EXTRACT PROVIDED: Begin

Distribution of pentahedron crushed stones particle shapes.

Distribution patterns of hexahedron crushed stones

The distribution patterns of F, α, and K factors for hexahedron crushed stones across various particle size groups are illustrated in Fig. 6. As indicated in Fig. 5a, the median and mean F values of hexahedron crushed stones remain relatively consistent among different particle sizes, hovering around 1.75. Notably, the 10–15 mm particle size group exhibits the highest median and mean F, suggesting that crushed stones within this size range tend to exhibit more elongated and flattened shapes.

From Fig. 5b, it is evident that the median and mean α values of hexahedron crushed stones are also closely aligned across the particle size groups, with values around 0.78. The 10–15 mm particle size group stands out with the highest median, mean, and interquartile range in terms of α, indicating that the disparities between the long, intermediate, and short axes of the crushed stones in this size range are minimal, rendering these particles closest to a spherical shape.

As demonstrated in Fig. 5c, the K value of hexahedron crushed stones generally shows a decreasing trend followed by an increase as particle size groups increase. The median and mean K values for the 20–25 mm particle size group are higher than those of the other three groups, suggesting the highest degree of shape regularity for hexahedron crushed stones within this range. In contrast, the median and mean K values for the 10–15 mm particle size group are lower than those of the other groups, indicating the lowest level of shape regularity in this size range.

Fig. 6

Distribution of hexahedron crushed stones particle shapes.

Distribution patterns of irregular polyhedron crushed stones

The distribution patterns of F, α, and K for irregular polyhedron crushed stones across various particle size groups are illustrated in Fig. 7. As shown in Fig. 7a, the F value of these crushed stones tends to increase initially and then decrease with larger particle size groups. Notably, the median, mean, and interquartile range of F for the 15–20 mm particle size group are significantly greater than those of the other groups, suggesting that stones within this size range exhibit more elongated and flattened shapes.

In Fig. 7b, it is evident that the α of the irregular polyhedron crushed stones generally rises with increasing particle size groups. The median and mean α values for the 15–20 mm size group surpass those of the other three groups, indicating that the differences between the long, intermediate, and short axes of the crushed stones in this range are the smallest. Therefore, these particles are closest to having a spherical shape among the irregular polyhedron crushed stones.

As depicted in Fig. 7c, the K value of irregular polyhedron crushed stones typically decreases and then increases with larger particle sizes. The median and mean K values for the 20–25 mm particle size group are higher than those of the other groups, implying that these stones exhibit the highest degree of shape regularity. Conversely, the median and mean K values for the 15–20 mm particle size group are lower than those of the other groups, indicating that they have the lowest shape regularity in this size range.

Fig. 7

Distribution of irregular polyhedron crushed stones particle shapes.

EXTRACT PROVIDED: End

YOUR OBJECTIVE -> Return, word for word, the portion of the excerpt on crushed stone particle shapes that runs from "Distribution patterns of irregular" up to and including "range exhibit more elongated and flattened shapes.".

DATASET SECTION: Begin

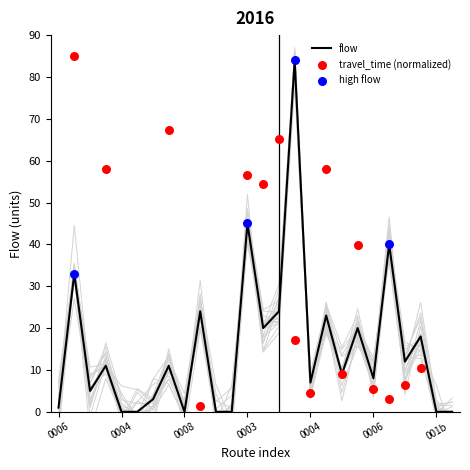

Between 24 and 0003, which is larger?

0003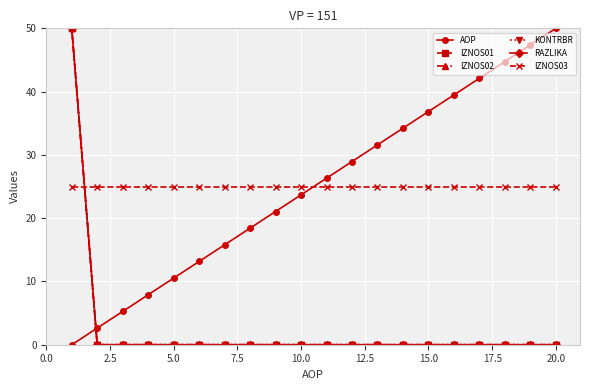

What is the highest value of the KONTRBR series?

50.0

DATASET SECTION: End

COMPLETED TASK ->
Distribution patterns of irregular polyhedron crushed stones

The distribution patterns of F, α, and K for irregular polyhedron crushed stones across various particle size groups are illustrated in Fig. 7. As shown in Fig. 7a, the F value of these crushed stones tends to increase initially and then decrease with larger particle size groups. Notably, the median, mean, and interquartile range of F for the 15–20 mm particle size group are significantly greater than those of the other groups, suggesting that stones within this size range exhibit more elongated and flattened shapes.